Collected data:
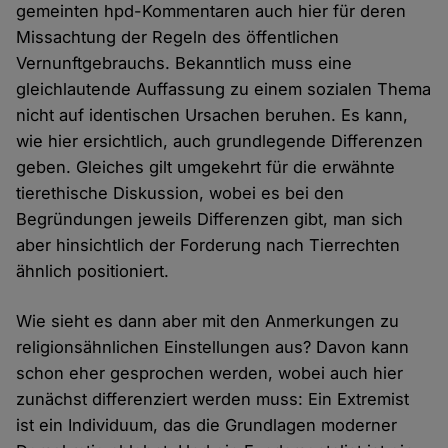
gemeinten hpd-Kommentaren auch hier für deren
Missachtung der Regeln des öffentlichen
Vernunftgebrauchs. Bekanntlich muss eine
gleichlautende Auffassung zu einem sozialen Thema
nicht auf identischen Ursachen beruhen. Es kann,
wie hier ersichtlich, auch grundlegende Differenzen
geben. Gleiches gilt umgekehrt für die erwähnte
tierethische Diskussion, wobei es bei den
Begründungen jeweils Differenzen gibt, man sich
aber hinsichtlich der Forderung nach Tierrechten
ähnlich positioniert.
Wie sieht es dann aber mit den Anmerkungen zu
religionsähnlichen Einstellungen aus? Davon kann
schon eher gesprochen werden, wobei auch hier
zunächst differenziert werden muss: Ein Extremist
ist ein Individuum, das die Grundlagen moderner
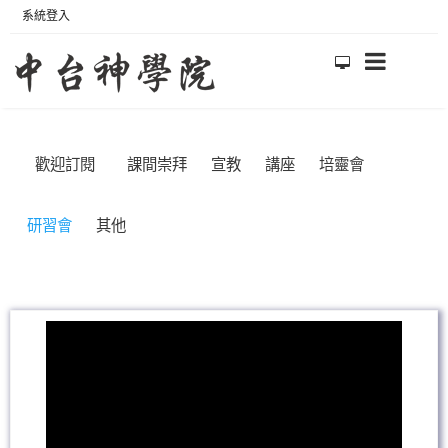
系統登入
歡迎訂閱
課間崇拜
宣教
講座
培靈會
研習會
其他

#### Problem to work on:
Say again, exactly, only those lines of the records that run from the start through the line with "religionsähnlichen Einstellungen aus?". Pictures are to be skipped.

#### Answer section:
gemeinten hpd-Kommentaren auch hier für deren
Missachtung der Regeln des öffentlichen
Vernunftgebrauchs. Bekanntlich muss eine
gleichlautende Auffassung zu einem sozialen Thema
nicht auf identischen Ursachen beruhen. Es kann,
wie hier ersichtlich, auch grundlegende Differenzen
geben. Gleiches gilt umgekehrt für die erwähnte
tierethische Diskussion, wobei es bei den
Begründungen jeweils Differenzen gibt, man sich
aber hinsichtlich der Forderung nach Tierrechten
ähnlich positioniert.
Wie sieht es dann aber mit den Anmerkungen zu
religionsähnlichen Einstellungen aus? Davon kann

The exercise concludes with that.